I walk over to the screen and laugh because I see that he clicked on the Community folder and started watching an episode. I explained to him that Community was a famous American comedy tv show. He then bought me a Guinness, as he always does at Wobulenzi, and left to go back to his house. As I drank the beer and continued working on my laptop I got a little bit worried because one of the episodes of Community was titled Advanced Gay. In the wrong hands, the title itself could be misconstrued by a Ugandan who wouldn’t understand the satirical comedy of the show due to the current atmosphere and attitudes towards that subject in Uganda.

I wasn’t worried about it at all, but at the very least it got me thinking about repercussions involving a misconception with the episode. Furthermore, it bothered me to think that in this is such a non-issue in the United States to the point that the episode could be broadcasted on a family tv network, but it would be absolutely taboo and forbidden to say the same for Uganda. The situation here in Uganda is so different, unknown, and untested that it’s even suggested that PCVs create euphemisms and code words when talking about the subject in order to not attract any unwanted attention. Ah well, this is the Uganda that we live in today.

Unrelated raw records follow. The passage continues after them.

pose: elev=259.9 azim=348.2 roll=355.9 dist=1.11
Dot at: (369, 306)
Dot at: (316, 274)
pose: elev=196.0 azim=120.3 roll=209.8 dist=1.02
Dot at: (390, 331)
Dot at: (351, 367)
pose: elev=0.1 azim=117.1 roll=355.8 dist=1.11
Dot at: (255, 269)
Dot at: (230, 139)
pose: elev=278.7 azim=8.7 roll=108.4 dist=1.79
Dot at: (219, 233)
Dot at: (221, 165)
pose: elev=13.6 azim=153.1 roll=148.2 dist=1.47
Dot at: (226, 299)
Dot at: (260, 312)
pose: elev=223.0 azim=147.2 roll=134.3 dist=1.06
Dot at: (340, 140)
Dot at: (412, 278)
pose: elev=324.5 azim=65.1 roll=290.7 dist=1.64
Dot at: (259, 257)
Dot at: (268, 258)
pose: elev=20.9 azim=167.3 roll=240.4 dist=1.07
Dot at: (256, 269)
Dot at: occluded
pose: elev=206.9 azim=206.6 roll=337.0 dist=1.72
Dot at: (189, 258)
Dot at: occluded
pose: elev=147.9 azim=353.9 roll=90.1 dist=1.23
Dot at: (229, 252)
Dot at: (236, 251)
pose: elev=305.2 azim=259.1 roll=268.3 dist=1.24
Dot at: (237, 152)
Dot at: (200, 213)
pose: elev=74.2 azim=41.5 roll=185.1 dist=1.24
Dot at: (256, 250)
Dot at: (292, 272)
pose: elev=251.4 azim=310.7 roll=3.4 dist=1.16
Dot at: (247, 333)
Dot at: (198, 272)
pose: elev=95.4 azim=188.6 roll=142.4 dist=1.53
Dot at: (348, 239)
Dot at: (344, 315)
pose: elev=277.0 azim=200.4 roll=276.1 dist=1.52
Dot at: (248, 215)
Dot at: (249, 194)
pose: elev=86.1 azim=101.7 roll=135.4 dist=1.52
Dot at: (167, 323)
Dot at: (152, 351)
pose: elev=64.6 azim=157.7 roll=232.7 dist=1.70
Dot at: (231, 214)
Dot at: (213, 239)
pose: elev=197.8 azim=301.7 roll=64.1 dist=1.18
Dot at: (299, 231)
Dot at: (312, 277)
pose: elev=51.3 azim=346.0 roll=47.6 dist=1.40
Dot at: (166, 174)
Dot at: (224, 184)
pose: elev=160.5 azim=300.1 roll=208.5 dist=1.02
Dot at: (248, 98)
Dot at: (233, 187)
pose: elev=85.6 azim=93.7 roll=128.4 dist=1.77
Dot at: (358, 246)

So I finish up my work in Wobulenzi, buy some linoleum flooring for my dirt floor kitchen, then bike back to Bamunanika where I call my mother who celebrated her birthday in California with my grandparents and relatives. It felt good just hearing their voices again and knowing that they were having a good time together. I guess that I’m getting old, because I’m starting to just enjoy the small talk and exchanges with good friends and family members back in the United States.

“…and you’re the only one who knows.”